La décision affirme la primauté des faits sur la forme dans la qualification du contrat d’agent commercial. La cour constate « qu’aucun contrat écrit n’a jamais été formalisé entre les parties ». Elle relève pourtant une relation durable et permanente. Les échanges de courriers et de mails démontrent une intégration dans l’entreprise. La lettre du 16 février 2009 définit clairement la mission. La cour en déduit que l’intéressé « s’avère être un mandataire permanent ». Elle applique donc l’article L. 134-1 du code de commerce. L’absence d’écrit « ne s’oppose nullement à l’application du statut ». Cette solution est conforme à la jurisprudence constante. Le statut protecteur vise une situation de fait et non une forme contractuelle. La volonté des parties se déduit de leur comportement. La sécurité juridique n’en souffre pas. Le juge recherche la réalité économique de la collaboration. La qualification d’agent commercial entraîne l’application de règles impératives. L’agent a droit à une commission sur les opérations conclues grâce à lui. La cour rappelle le principe de l’article L. 134-6 du code de commerce. Elle écarte la thèse de l’apporteur d’affaires occasionnel. La mission était permanente et couvrait un secteur géographique étendu. La solution protège ainsi la partie faible dans une relation commerciale déséquilibrée.
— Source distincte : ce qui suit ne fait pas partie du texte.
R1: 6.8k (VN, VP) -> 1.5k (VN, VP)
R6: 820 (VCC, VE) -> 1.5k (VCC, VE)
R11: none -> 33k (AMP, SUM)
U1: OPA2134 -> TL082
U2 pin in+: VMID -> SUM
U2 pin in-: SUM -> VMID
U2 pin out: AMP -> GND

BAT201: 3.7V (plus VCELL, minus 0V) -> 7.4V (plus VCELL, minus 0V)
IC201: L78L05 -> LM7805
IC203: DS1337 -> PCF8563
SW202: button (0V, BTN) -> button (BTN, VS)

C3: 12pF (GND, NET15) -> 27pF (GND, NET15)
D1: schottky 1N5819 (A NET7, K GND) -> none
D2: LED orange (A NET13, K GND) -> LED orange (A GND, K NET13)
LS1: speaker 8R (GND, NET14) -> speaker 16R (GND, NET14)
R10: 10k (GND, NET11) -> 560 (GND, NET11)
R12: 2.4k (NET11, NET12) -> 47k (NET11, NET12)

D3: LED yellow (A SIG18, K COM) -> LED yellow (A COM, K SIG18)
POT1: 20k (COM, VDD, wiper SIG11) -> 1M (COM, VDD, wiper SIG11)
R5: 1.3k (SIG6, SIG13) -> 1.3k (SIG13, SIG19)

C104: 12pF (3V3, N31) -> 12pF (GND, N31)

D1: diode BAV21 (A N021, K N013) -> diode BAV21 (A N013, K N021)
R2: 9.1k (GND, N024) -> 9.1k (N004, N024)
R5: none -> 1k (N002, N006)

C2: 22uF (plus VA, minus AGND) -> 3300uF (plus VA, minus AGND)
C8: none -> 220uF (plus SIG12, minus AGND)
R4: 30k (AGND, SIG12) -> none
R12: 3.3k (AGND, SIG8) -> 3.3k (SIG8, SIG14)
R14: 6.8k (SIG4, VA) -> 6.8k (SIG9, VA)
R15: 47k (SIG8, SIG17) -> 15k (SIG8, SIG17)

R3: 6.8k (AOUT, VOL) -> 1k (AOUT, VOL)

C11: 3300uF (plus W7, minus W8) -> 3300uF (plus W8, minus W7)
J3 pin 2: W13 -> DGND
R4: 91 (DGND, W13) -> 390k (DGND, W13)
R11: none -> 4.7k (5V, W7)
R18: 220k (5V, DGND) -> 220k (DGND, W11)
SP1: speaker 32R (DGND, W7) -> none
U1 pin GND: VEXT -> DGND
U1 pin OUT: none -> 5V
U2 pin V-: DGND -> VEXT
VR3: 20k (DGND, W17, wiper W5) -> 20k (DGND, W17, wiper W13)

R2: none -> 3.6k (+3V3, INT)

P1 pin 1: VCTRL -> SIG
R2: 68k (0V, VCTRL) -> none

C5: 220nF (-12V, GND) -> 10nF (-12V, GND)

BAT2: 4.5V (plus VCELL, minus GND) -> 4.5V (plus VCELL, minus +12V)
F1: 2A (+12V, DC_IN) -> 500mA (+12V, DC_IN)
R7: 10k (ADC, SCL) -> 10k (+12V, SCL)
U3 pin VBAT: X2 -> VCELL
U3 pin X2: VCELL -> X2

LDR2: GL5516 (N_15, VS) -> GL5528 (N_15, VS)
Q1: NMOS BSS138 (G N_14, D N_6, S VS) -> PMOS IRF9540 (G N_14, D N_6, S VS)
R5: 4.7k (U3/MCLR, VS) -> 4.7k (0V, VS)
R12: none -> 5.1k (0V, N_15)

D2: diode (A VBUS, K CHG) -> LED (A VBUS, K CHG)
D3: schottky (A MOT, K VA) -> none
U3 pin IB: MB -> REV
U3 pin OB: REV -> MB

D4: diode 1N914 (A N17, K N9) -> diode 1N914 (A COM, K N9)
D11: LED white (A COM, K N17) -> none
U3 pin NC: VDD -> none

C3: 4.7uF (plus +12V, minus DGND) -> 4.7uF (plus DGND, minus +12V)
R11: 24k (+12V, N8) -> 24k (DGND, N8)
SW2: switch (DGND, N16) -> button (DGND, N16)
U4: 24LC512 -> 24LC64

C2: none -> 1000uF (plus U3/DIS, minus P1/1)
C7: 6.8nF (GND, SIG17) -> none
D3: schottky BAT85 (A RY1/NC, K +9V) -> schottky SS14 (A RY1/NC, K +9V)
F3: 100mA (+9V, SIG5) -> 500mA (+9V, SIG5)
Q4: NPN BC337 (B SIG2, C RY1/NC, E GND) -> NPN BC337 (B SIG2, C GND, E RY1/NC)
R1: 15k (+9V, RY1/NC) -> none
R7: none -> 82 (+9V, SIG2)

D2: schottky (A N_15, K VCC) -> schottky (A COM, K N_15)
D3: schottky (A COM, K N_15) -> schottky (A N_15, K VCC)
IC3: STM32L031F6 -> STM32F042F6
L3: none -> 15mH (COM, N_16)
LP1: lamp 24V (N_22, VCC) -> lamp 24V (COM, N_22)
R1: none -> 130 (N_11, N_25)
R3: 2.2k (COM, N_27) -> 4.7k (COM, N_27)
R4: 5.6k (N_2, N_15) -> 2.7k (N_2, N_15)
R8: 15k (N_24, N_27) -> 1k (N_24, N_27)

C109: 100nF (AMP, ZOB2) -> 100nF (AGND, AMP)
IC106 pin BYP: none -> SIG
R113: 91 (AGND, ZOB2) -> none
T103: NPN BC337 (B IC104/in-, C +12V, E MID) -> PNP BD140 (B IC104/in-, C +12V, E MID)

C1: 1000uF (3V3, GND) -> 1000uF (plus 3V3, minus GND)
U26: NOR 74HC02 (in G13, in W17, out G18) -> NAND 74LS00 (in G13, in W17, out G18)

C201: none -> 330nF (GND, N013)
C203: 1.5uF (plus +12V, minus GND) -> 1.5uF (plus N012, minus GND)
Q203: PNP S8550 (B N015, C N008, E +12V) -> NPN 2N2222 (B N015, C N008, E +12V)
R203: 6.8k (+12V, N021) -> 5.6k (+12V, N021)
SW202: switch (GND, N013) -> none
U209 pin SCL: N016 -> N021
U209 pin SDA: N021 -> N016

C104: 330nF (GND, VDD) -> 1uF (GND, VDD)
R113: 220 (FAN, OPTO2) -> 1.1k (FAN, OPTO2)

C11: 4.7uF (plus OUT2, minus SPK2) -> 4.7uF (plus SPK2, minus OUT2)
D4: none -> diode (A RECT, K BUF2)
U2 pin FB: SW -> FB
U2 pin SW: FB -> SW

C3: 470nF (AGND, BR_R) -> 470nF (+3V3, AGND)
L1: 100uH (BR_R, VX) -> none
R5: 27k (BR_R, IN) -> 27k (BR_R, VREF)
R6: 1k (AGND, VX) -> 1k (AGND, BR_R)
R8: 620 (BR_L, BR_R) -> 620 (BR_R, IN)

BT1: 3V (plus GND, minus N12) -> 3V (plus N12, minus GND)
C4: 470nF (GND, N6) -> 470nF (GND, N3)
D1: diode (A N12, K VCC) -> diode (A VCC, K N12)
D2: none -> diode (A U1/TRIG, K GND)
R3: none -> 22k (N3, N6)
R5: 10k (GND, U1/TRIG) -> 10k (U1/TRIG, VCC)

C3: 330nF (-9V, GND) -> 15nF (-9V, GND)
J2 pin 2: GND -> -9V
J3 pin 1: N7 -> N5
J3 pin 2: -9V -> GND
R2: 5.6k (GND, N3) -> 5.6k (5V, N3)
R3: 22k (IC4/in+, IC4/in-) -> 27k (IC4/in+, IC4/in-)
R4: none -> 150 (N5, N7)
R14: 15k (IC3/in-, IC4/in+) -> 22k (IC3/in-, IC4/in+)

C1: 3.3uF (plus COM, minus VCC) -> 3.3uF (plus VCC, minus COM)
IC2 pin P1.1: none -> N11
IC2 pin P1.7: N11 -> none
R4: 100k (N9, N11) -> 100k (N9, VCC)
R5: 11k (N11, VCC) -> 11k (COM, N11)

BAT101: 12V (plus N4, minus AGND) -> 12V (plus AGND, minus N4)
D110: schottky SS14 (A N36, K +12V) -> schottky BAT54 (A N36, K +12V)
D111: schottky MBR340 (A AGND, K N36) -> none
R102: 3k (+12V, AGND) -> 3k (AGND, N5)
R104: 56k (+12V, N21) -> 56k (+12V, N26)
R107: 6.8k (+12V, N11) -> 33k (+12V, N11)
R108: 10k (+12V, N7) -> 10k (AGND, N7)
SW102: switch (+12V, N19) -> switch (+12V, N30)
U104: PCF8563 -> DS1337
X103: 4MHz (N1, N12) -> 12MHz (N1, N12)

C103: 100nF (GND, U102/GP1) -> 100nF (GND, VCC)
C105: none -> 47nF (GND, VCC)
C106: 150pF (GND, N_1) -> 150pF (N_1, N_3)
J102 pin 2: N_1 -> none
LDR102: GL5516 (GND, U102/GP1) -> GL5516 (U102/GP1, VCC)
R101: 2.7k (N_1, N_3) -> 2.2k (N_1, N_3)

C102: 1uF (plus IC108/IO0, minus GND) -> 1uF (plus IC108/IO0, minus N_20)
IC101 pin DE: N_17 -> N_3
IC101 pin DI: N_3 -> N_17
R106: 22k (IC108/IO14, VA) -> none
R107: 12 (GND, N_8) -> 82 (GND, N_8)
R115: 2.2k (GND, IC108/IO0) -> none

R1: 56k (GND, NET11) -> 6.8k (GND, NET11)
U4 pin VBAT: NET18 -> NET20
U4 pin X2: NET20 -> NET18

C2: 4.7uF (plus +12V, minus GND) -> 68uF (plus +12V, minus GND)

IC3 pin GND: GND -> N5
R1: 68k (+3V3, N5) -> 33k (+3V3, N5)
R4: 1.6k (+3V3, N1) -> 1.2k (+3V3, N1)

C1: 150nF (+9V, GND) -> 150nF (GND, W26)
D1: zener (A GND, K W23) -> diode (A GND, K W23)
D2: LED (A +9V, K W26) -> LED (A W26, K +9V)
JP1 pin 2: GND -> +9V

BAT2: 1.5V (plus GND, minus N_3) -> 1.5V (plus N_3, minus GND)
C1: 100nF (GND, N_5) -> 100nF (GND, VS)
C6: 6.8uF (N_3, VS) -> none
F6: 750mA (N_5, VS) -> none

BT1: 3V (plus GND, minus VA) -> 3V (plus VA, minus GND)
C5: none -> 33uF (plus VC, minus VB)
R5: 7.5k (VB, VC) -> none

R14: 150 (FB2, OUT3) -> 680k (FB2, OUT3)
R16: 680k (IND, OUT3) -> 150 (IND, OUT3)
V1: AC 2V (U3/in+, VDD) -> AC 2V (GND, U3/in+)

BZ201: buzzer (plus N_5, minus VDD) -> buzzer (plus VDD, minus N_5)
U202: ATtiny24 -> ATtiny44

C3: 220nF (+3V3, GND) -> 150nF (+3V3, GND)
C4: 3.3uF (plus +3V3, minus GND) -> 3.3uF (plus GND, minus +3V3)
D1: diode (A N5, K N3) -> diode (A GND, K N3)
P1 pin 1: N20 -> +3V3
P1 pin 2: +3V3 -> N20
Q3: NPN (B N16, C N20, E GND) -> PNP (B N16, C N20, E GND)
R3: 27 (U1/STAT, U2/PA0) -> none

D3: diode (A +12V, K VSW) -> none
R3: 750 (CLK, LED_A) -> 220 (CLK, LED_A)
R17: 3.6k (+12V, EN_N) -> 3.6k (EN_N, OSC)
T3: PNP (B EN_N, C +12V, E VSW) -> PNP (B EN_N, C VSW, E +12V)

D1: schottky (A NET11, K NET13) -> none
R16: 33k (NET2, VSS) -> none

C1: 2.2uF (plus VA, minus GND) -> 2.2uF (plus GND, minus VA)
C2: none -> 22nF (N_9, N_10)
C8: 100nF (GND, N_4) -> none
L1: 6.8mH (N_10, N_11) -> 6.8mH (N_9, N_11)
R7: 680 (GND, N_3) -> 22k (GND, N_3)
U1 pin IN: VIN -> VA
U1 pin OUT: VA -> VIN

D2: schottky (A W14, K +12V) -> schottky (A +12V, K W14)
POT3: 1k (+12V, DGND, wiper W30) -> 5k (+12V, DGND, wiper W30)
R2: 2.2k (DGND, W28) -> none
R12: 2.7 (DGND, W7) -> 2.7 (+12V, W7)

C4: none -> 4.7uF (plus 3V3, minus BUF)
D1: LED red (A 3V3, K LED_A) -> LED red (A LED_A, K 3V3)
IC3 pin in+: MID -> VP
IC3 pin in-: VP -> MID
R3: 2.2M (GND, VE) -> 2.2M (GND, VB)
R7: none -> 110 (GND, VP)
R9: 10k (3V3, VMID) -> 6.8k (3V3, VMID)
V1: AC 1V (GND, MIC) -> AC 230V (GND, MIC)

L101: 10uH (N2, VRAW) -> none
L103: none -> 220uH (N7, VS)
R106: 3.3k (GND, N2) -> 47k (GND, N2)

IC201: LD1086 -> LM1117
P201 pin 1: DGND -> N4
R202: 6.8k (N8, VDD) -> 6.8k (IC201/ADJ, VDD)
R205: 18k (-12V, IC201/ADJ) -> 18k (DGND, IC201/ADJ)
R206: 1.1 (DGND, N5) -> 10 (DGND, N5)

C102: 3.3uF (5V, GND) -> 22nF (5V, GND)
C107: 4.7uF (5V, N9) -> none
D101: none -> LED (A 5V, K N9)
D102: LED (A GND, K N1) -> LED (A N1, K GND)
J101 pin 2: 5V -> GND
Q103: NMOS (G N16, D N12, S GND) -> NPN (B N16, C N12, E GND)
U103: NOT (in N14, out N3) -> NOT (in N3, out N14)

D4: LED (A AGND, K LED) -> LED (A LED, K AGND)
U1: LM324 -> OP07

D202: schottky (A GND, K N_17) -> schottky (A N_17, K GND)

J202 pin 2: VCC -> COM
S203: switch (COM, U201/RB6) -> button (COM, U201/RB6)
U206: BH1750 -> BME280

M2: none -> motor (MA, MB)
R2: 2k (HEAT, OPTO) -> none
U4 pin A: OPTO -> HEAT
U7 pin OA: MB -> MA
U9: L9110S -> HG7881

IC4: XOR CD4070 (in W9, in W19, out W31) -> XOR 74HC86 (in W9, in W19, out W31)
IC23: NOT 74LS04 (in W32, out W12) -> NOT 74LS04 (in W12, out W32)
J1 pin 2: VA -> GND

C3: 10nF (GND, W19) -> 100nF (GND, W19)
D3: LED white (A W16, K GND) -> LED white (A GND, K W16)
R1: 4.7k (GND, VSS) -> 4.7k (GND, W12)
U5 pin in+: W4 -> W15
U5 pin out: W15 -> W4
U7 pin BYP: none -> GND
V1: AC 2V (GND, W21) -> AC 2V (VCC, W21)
L’arrêt délimite avec rigueur les pouvoirs du juge des référés en présence d’une contestation sérieuse. La société invoquait un manquement à l’obligation de loyauté. Elle demandait une provision sur indemnité et une compensation. La cour rappelle que le juge des référés ne peut statuer sur une demande en dommages-intérêts pour manquement contractuel. Cette demande « relève manifestement de la compétence du juge du fond ». Le référé provisionnel exige que l’obligation ne soit pas sérieusement contestable. Pour les commissions de 2009, la cour estime cette condition remplie. Les documents produits établissent l’existence des ventes et du droit aux commissions. Le désaccord sur les taux ne remet pas en cause le principe de la créance. En revanche, pour l’année 2010, « le défaut d’accord des parties constitue une contestation sérieuse ». Le juge des référés ne peut donc allouer de provision sur ce point. La cour opère ainsi une distinction nette entre ce qui est certain et ce qui est litigieux. Elle préserve la fonction spécifique du référé, qui est de trancher rapidement les questions peu douteuses. Elle refuse toute compensation entre créances certaines et créances litigieuses. Cette analyse garantit l’efficacité de la procédure de référé. Elle évite les empiètements sur l’instance au fond. La décision rappelle les limites du pouvoir d’injonction du juge des référés. Elle assure une répartition claire des compétences entre les différentes formations judiciaires.